I really don't see why, from a technical perspective, what you are trying to achieve is only doable by creating a temporary sprite every frame...
Assuming that the user should be able to actually recognize something on their screen, said sprite would have to be drawn over multiple frames anyway, meaning that it would have to be recreated multiple times with very similar if not identical parameters. Except for special cases (static linking combined with some heavy duty LTO), the call to the constructor of sf::Sprite and indirectly its members will not be optimized away and will also have some kind of CPU performance impact. The fact that it doesn't stick out (yet) in a measurement does not mean it doesn't exist.
While I am not the original author of the documentation, I can say that the term "lightweight" came in when switching from SFML 1.6 to SFML 2.0 in order to emphasize the fact that sf::Sprite no longer holds the huge chunk of texture data like it used to in SFML 1.6. Making any other forms of performance guarantees, especially when relying on the graphics hardware/drivers to do the right thing, is not such a good idea. Something that runs fast on one system does not have to run fast on another, especially when it comes to OpenGL.
When considering such optimizations, we always consider what kind of effects it might have on the behaviour and performance of the program. It was already clear back then that frequent creation of sf::Sprites and all the other drawables would cause VBOs to be created and destroyed all the time. Based on inspection of publicly available code, it was clear that this usage pattern wasn't really something to take into consideration since performance concious users would, as explained above, reuse objects over a longer period of time, or just forget the pre-made drawables and manage vertex data themselves.
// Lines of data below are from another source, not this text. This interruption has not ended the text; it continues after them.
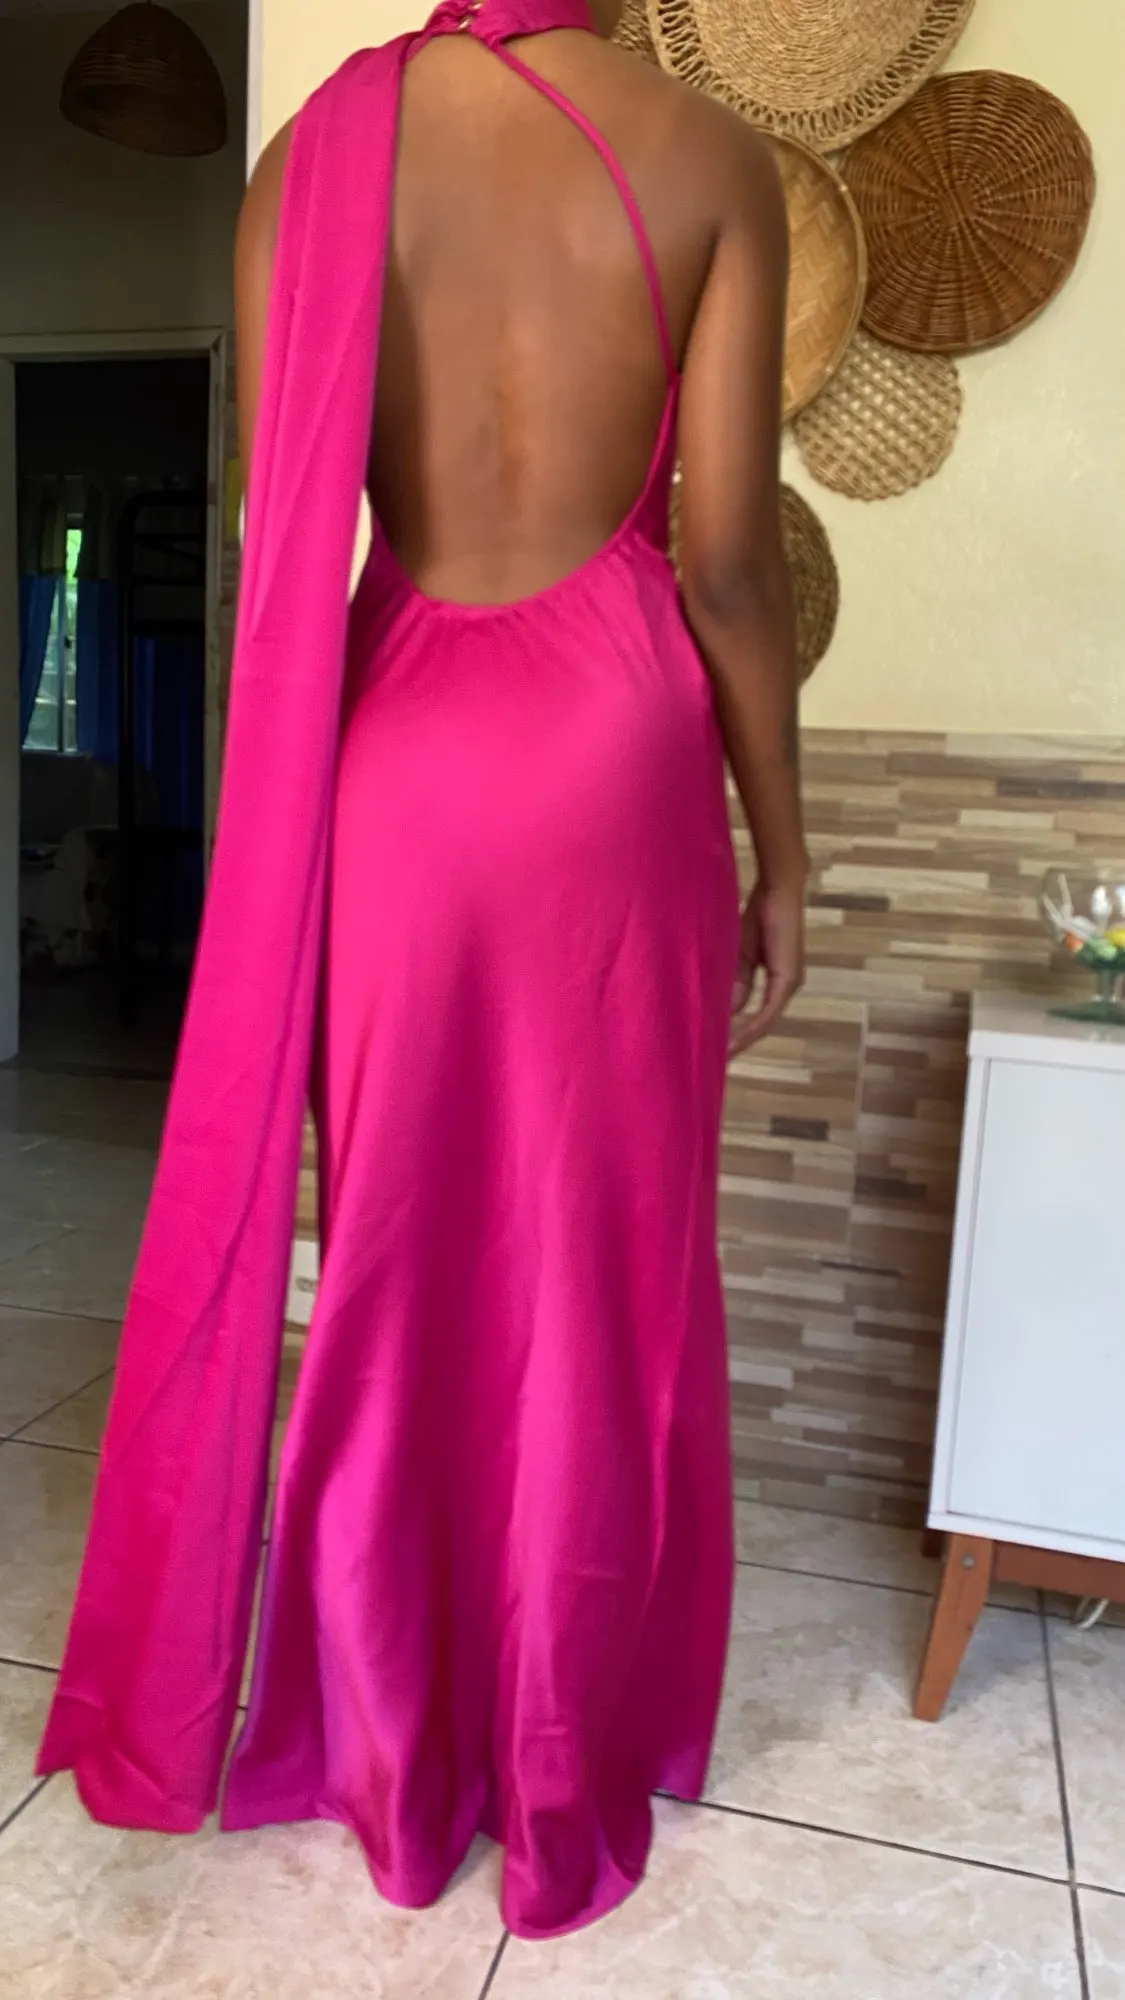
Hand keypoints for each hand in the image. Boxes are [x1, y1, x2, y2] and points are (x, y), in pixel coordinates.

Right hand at [728, 879, 804, 1055]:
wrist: (777, 890)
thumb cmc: (759, 915)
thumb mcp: (739, 956)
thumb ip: (735, 983)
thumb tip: (724, 1010)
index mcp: (775, 982)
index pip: (754, 1016)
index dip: (736, 1033)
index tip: (715, 1047)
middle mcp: (784, 988)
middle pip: (759, 1025)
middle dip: (737, 1043)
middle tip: (713, 1061)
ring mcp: (789, 985)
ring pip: (764, 1023)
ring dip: (742, 1040)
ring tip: (720, 1056)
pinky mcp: (787, 979)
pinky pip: (768, 1011)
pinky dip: (751, 1026)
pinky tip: (734, 1039)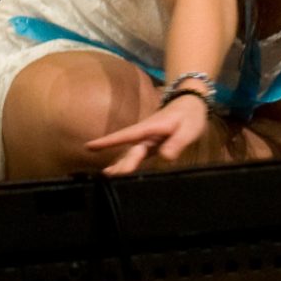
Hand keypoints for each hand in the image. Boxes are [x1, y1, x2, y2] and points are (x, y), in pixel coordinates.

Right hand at [86, 93, 215, 175]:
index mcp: (150, 129)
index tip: (89, 146)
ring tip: (106, 176)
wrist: (191, 103)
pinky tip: (119, 172)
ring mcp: (147, 140)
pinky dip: (127, 163)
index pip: (127, 136)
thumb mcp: (187, 129)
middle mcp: (145, 135)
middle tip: (106, 176)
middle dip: (119, 163)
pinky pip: (137, 156)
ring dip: (119, 164)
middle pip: (130, 150)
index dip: (109, 142)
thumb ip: (177, 142)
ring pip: (131, 154)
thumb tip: (165, 157)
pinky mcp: (151, 145)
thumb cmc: (189, 115)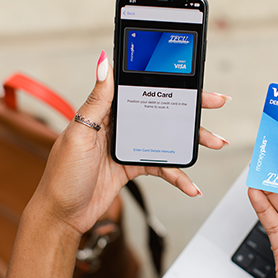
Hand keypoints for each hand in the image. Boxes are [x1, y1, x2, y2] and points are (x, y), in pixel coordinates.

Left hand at [31, 50, 230, 234]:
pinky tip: (191, 185)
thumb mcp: (79, 134)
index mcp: (105, 111)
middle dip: (190, 109)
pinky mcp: (133, 167)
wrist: (61, 214)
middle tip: (216, 103)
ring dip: (191, 142)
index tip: (190, 79)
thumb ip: (97, 101)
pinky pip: (162, 167)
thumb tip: (103, 63)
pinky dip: (178, 176)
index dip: (167, 83)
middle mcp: (119, 126)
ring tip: (215, 143)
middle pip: (161, 112)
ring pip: (167, 139)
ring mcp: (128, 147)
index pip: (141, 89)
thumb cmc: (61, 174)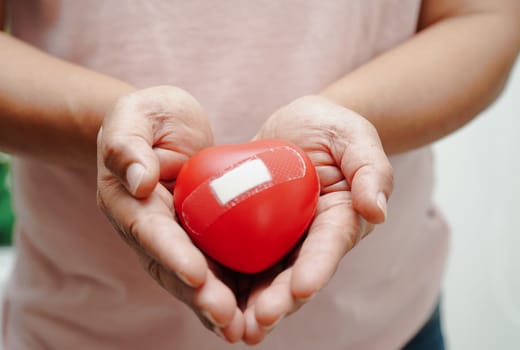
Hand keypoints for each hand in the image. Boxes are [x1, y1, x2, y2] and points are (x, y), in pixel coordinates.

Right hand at [96, 86, 243, 341]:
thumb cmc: (149, 116)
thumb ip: (129, 143)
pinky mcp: (197, 238)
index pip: (150, 231)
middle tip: (227, 316)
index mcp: (128, 201)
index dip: (171, 253)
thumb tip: (137, 180)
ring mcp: (173, 237)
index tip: (195, 273)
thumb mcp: (136, 114)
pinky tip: (249, 313)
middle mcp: (148, 228)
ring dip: (214, 304)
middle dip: (198, 294)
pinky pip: (211, 268)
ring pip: (191, 278)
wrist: (163, 127)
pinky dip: (228, 292)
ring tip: (242, 327)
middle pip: (171, 267)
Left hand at [241, 95, 393, 343]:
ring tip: (231, 327)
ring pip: (266, 276)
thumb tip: (376, 212)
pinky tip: (207, 297)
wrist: (299, 126)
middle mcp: (310, 237)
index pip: (329, 245)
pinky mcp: (252, 231)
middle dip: (278, 300)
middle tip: (258, 321)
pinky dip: (225, 280)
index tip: (301, 289)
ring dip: (250, 304)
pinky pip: (238, 257)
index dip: (316, 268)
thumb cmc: (332, 128)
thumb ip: (370, 170)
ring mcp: (281, 238)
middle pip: (295, 273)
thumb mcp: (355, 137)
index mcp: (339, 218)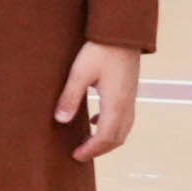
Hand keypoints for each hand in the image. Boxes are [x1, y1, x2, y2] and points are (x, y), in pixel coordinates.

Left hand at [62, 42, 144, 158]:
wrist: (121, 34)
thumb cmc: (99, 51)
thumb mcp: (79, 73)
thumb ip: (70, 97)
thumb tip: (60, 120)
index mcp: (116, 104)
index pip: (105, 137)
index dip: (91, 150)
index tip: (75, 156)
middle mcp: (127, 105)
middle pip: (117, 138)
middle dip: (99, 149)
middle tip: (79, 155)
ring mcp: (131, 99)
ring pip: (122, 129)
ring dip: (106, 140)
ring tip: (86, 143)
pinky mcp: (129, 92)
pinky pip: (123, 118)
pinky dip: (110, 126)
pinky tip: (94, 121)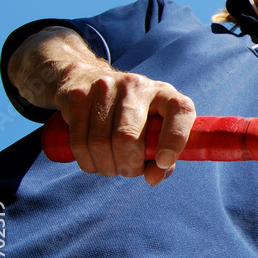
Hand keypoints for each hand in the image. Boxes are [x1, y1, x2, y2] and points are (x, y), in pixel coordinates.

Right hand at [9, 27, 195, 184]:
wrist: (87, 78)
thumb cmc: (132, 115)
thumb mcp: (155, 129)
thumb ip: (163, 158)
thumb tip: (153, 178)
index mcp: (165, 94)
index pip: (180, 111)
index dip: (174, 140)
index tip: (163, 162)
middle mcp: (137, 86)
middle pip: (128, 138)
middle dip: (129, 166)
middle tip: (130, 170)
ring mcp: (105, 88)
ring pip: (100, 144)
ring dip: (107, 167)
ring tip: (112, 166)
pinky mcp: (77, 95)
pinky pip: (79, 142)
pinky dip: (88, 162)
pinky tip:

We optimize for best and average case performance. Worst case performance is something no library/API/programming language will optimize for since it is virtually impossible to predict all the ways something can be used incorrectly let alone infeasible to write workarounds for every single case. Unlike algorithms that operate on input data which cannot be known beforehand and have to reckon with the worst, we assume developers do not program randomly and have some kind of motivation to get the best performance out of their application whatever means necessary. As long as there are enough ways to get good performance, we won't let worst case performance regressions hinder any optimizations made to improve the former.
Last but not least, the main reason this change was necessary, regardless of performance impact, is that client side arrays are no longer supported in core OpenGL 3.2+ and OpenGL ES 2+. In order to future proof SFML and be able to gradually move in this direction, we had to add an implementation that uses VBOs for vertex data storage instead of system RAM. Disabling this change in any way would lock the implementation and your application to using legacy OpenGL and/or OpenGL ES 1.0 forever.
Future optimizations can always be made to optimize even such usage patterns. Making use of a single large VBO from which we allocate fragments to every drawable is something I have had on my list for quite some time, I just haven't got around to doing that just yet. The necessary backend changes to make this possible are being worked on already, it's just a matter of time until it sees the light of day.